Progressivement, on abandonne la ribambelle de personnages pour ne s’attacher qu’à cette jeune provinciale refusant la fatalité (Anamaria Vartolomei, formidable). L’actrice donne littéralement de sa personne, tantôt séductrice, tantôt enlaidie, jouant de toutes les nuances de son état, de la détermination mentale à la souffrance physique.

Au péril de sa vie

C’est là que L’événement se métamorphose en un grand film. Audrey Diwan colle la caméra aux mouvements et au tempérament de son héroïne. Au fil du récit, l’écran se contracte autour d’Anne, de sa vie comme de son visage. La tension monte d’un cran à chaque étape de ce parcours d’obstacles. De manière épurée, la mise en scène se focalise sur cette grossesse non désirée et les implications entraînées par l’illégalité de son interruption. « Et, comme d’habitude, il était impossible de déterminer si l’avortement était interdit parce que c’était mal, ou si c’était mal parce que c’était interdit. On jugeait par rapport à la loi, on ne jugeait pas la loi » lit-on dans le livre.

Nous voici dans une France divisée en deux : les complices et les dénonciateurs, les progressistes et les conservateurs. Le sexe comme péché et comme honte pour ceux nés avant-guerre, le sexe comme outil libérateur et source de plaisir pour ceux de l’après-guerre. Des hommes dominants ou compréhensifs. Tant de compromis, de concessions, de prises de risque. Et heureusement, une sororité bienvenue qui permet à la solidarité entre femmes de contourner les écueils.

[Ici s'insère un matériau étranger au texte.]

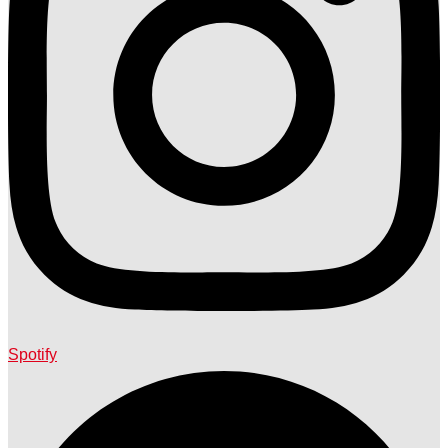
Spotify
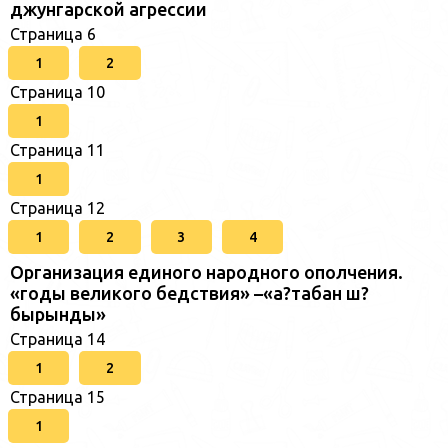
джунгарской агрессии
Страница 6
1
2
Страница 10
1
Страница 11
1
Страница 12
1
2
3
4
Организация единого народного ополчения.
«годы великого бедствия» –«а?табан ш?
бырынды»
Страница 14
1
2
Страница 15
1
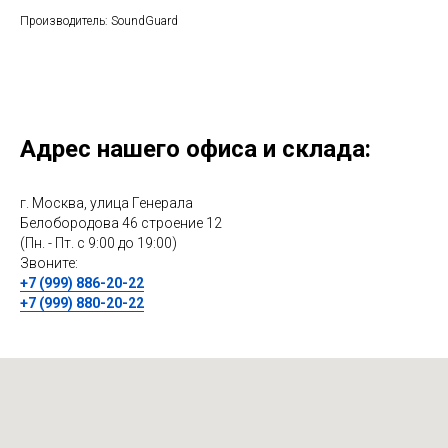
Производитель: SoundGuard
Адрес нашего офиса и склада:
г. Москва, улица Генерала
Белобородова 46 строение 12
(Пн. - Пт. с 9:00 до 19:00)
Звоните:
+7 (999) 886-20-22
+7 (999) 880-20-22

Mais si on sort chamboulés, tendus, révoltés de L’événement, c’est bien parce qu’Audrey Diwan, en trois scènes, dont l’épilogue qui met fin brutalement au film, nous immerge dans l’horreur de l’avortement. Frontalement, elle décrit d’abord une automutilation dont on ressent toute la douleur, puis un avortement clandestin mais maîtrisé qui ne nous laisse pas indemme, pour finalement nous embarquer dans la dernière tentative (en solitaire), fiévreuse et viscérale, qui nous met à terre.

La caméra est toujours placée au bon endroit. Dans le premier cas, on voit le visage grimaçant du supplice infligé, tout en devinant les gestes impactant l’appareil génital. Dans le suivant, le plan d’ensemble expose l’avorteuse (Anna Mouglalis, impériale) et l’acte minitieux opéré pour se débarrasser du problème. Dans l’ultime séquence, on se tord et on tremble avec Anne. Pas sûr qu’elle le passe par pertes et fracas, plutôt craintif qu’elle n’y passe à son tour.

Une affaire d’hommes et de morale

A travers ce film, Audrey Diwan rappelle ainsi que l’avortement est un choix personnel qui a tout intérêt à être encadré par des professionnels de santé, loin de toutes considérations morales ou religieuses. Elle pointe du doigt ce partiarcat qui décide à la place des femmes, et les condamne ainsi à n’être que des génitrices. L’événement est un film sur l’émancipation d’une jeune femme qui devendra l’une des plus grandes écrivaines françaises (et qui sera mère par deux fois).

« En écrivant, je dois parfois résister au lyrisme de la douleur ou de la colère. Je ne veux pas faire dans ce texte ce que je n’ai pas fait dans la vie à ce moment-là, ou si peu, crier et pleurer » peut-on lire dans son texte. Pourtant ce livre comme ce film est bien un cri universel sur la liberté des femmes, et de leur corps. En montrant là où ça fait mal, la cinéaste n’épargne pas le spectateur, mais évite pathos et didactisme pour rendre son film plus universaliste et le sortir de son pays, de son époque, de sa culture. Un réalisme brut qui nous asphyxie tout en nous libérant.

Dans son livre, Annie Ernaux rappelait : « J’ai fini de mettre en mots ce qui m’apparaît comme une expérience humaine totale, de la vie et de la mort, du temps, de la morale et de l’interdit, de la loi, une expérience vécue d’un bout à l’autre au travers du corps. » Audrey Diwan a su traduire en images cette expérience charnelle et radicale de manière captivante, brillante et simple.